What other advice do I have?
They've been able to push out little things as the management agent which allow you to work through vCenter and allow you to connect through vCenter to see all your hosts and make automation very, very easy. On top of that they give you the vCenter Applicance so you're no longer tied to a SQL license. You don't have to worry about using SQL Express and running out of space or running out of license space and then re-licensing it. Then they've also solved the upgrade path. Every time a new B, C, D, whatever version of vCenter comes out I don't know how many times the Windows version blows up. Seeing a company being able to say okay you know what? Let's take a step back. Let's use a very similar OS and let's allow you to utilize vCenter just like ESXi, it's the same platform.
Anything that solves a problem. Find out what your biggest problem is and see how VMware can help you solve that problem. There's more principle architects out there that, especially with everything that's being added to the platform, that would be people specialized specifically in things. VMware has that capacity and the capability to help you solve that problem. Getting the vendor involved, maybe not necessarily a service provider but having VMware actually evaluated. They're going to tell you what you're doing wrong.
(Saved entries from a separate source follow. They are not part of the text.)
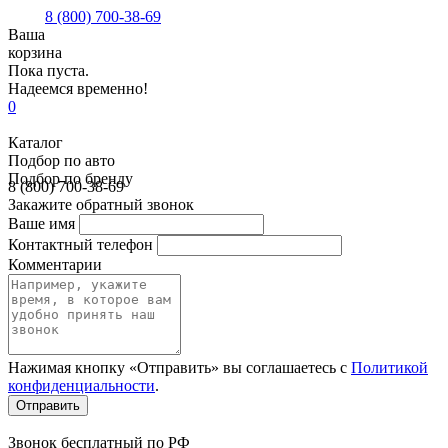
8 (800) 700-38-69
Ваша
корзина
Пока пуста.
Надеемся временно!
0
Каталог
Подбор по авто
Подбор по бренду
8 (800) 700-38-69
Закажите обратный звонок
Ваше имя
Контактный телефон
Комментарии
Нажимая кнопку «Отправить» вы соглашаетесь с
Политикой
конфиденциальности
.
Звонок бесплатный по РФ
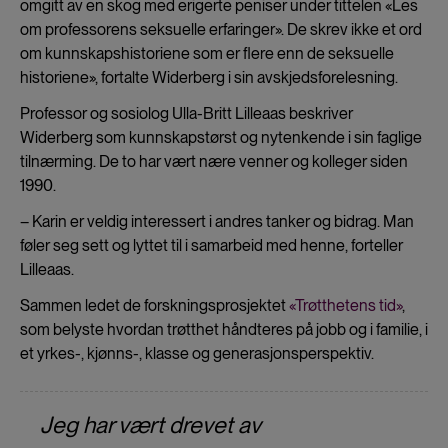
omgitt av en skog med erigerte peniser under tittelen «Les
om professorens seksuelle erfaringer». De skrev ikke et ord
om kunnskapshistoriene som er flere enn de seksuelle
historiene», fortalte Widerberg i sin avskjedsforelesning.
Professor og sosiolog Ulla-Britt Lilleaas beskriver
Widerberg som kunnskapstørst og nytenkende i sin faglige
tilnærming. De to har vært nære venner og kolleger siden
1990.
– Karin er veldig interessert i andres tanker og bidrag. Man
føler seg sett og lyttet til i samarbeid med henne, forteller
Lilleaas.
Sammen ledet de forskningsprosjektet
«Trøtthetens tid»
,
som belyste hvordan trøtthet håndteres på jobb og i familie, i
et yrkes-, kjønns-, klasse og generasjonsperspektiv.
Jeg har vært drevet av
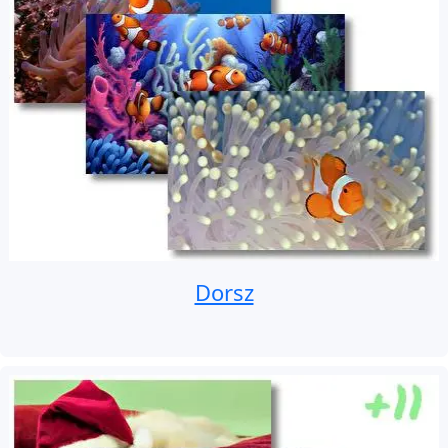
Dorsz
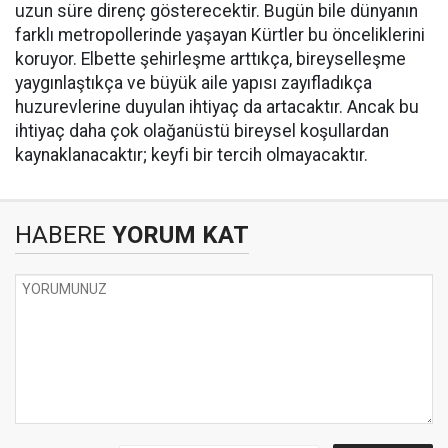
uzun süre direnç gösterecektir. Bugün bile dünyanın
farklı metropollerinde yaşayan Kürtler bu önceliklerini
koruyor. Elbette şehirleşme arttıkça, bireyselleşme
yaygınlaştıkça ve büyük aile yapısı zayıfladıkça
huzurevlerine duyulan ihtiyaç da artacaktır. Ancak bu
ihtiyaç daha çok olağanüstü bireysel koşullardan
kaynaklanacaktır; keyfi bir tercih olmayacaktır.
HABERE
YORUM KAT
We operate within a 10% market of people who don't use Windows. You got to find somebody out there and one of the biggest problems you'll find is you won't find MySQL documentation in terms of what people are using and how they're using it. It's this big, there's not a lot of information that people, in a private sector, are even willing to share or in the public sector. They're still trying to figure it out themselves. Finding out who's successful is pretty much who's willing to write your review. That's something I'd like to contribute in terms of what we're doing to put it out there, let other people know who come to you guys and say, "Who else is doing this?" We can't be the first people.